See https://sourceforge.net/apps/trac/bigdata/ticket/236
- Fixed a concurrency hole in the commit protocol for the Journal which could result in a concurrent modification to the B+Tree during the commit protocol.
- Fixed a problem in the abort protocol for the BigdataSail.
- Fixed a problem where the BigdataSail would permit the same thread to obtain more than one UNISOLATED connection:
See https://sourceforge.net/apps/trac/bigdata/ticket/278
See https://sourceforge.net/apps/trac/bigdata/ticket/284
See https://sourceforge.net/apps/trac/bigdata/ticket/288
See https://sourceforge.net/apps/trac/bigdata/ticket/289
The road map [3] for the next releases includes:
- Single machine data storage to 10B+ triples;
- Simple embedded and/or webapp deployment;
- 100% native SPARQL evaluation with lots of query optimizations;
- High-volume analytic query and SPARQL 1.1 query, including aggregations;
- Simplified deployment, configuration, and administration for clusters.
- High availability for the journal and the cluster;
For more information, please see the following links:
[1] https://sourceforge.net/apps/mediawiki/bigdata/index.php?title=Main_Page
[2] https://sourceforge.net/apps/mediawiki/bigdata/index.php?title=GettingStarted
[3] https://sourceforge.net/apps/mediawiki/bigdata/index.php?title=Roadmap
[4] http://www.bigdata.com/bigdata/docs/api/
[5] http://sourceforge.net/projects/bigdata/
[6] http://www.bigdata.com/blog
[7] http://www.systap.com/bigdata.htm
About bigdata:
Bigdata® is a horizontally-scaled, general purpose storage and computing fabric for ordered data (B+Trees), designed to operate on either a single server or a cluster of commodity hardware.

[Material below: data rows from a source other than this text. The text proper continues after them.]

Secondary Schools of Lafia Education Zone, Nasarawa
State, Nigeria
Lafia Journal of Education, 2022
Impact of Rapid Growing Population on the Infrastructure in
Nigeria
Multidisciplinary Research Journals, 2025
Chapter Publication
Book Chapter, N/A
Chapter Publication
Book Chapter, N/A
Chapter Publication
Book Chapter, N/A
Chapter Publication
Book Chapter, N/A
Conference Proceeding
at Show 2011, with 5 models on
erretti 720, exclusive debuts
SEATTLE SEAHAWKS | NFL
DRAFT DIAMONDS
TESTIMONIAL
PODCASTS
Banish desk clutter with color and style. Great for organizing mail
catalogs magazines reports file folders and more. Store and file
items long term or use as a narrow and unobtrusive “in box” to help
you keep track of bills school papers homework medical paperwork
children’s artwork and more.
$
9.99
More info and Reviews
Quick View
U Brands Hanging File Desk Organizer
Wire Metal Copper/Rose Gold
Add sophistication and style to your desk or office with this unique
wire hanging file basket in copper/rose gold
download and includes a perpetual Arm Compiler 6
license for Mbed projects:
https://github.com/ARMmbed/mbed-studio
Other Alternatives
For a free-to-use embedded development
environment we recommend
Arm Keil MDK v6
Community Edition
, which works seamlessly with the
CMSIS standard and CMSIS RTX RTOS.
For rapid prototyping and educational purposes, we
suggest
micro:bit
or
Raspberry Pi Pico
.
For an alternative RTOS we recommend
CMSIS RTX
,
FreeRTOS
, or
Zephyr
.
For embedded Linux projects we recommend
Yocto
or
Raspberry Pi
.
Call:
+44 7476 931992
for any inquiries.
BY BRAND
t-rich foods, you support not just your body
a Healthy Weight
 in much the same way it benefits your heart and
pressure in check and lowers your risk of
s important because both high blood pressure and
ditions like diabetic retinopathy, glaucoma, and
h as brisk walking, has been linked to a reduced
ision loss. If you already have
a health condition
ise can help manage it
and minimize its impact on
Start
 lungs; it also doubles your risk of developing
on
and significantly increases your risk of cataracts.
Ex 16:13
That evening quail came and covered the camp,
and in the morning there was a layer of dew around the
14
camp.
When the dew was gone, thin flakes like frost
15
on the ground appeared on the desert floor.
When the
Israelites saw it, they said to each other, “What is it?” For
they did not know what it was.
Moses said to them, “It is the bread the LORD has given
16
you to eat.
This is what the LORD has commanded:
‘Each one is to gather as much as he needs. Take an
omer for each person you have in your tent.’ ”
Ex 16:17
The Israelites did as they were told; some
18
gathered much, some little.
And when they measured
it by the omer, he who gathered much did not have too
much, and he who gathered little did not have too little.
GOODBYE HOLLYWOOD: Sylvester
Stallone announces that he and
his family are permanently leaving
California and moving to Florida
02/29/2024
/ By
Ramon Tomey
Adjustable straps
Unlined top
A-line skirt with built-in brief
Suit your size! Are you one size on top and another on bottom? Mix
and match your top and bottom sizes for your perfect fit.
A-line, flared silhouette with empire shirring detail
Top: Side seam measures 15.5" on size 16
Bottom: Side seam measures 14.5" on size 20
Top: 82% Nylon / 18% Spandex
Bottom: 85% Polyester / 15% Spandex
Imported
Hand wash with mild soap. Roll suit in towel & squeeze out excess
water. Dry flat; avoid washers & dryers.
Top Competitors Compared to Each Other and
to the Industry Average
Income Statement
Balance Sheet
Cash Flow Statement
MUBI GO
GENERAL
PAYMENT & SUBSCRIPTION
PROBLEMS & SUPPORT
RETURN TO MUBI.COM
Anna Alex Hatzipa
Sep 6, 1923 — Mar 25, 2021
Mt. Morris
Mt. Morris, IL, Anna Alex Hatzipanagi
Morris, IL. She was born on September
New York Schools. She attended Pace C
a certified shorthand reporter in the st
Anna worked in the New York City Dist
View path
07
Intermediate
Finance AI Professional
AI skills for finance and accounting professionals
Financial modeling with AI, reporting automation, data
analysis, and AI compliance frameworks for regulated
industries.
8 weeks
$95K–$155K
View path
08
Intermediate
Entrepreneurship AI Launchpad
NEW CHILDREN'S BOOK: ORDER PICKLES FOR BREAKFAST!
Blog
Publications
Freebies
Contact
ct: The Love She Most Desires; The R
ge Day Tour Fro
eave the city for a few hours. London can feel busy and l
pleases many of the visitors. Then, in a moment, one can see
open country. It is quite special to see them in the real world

Bigdata® uses dynamically partitioned key-range shards in order to remove any realistic scaling limits – in principle, bigdata® may be deployed on 10s, 100s, or even thousands of machines and new capacity may be added incrementally without requiring the full reload of all data. The bigdata® RDF database supports RDFS and OWL Lite reasoning, high-level query (SPARQL), and datum level provenance.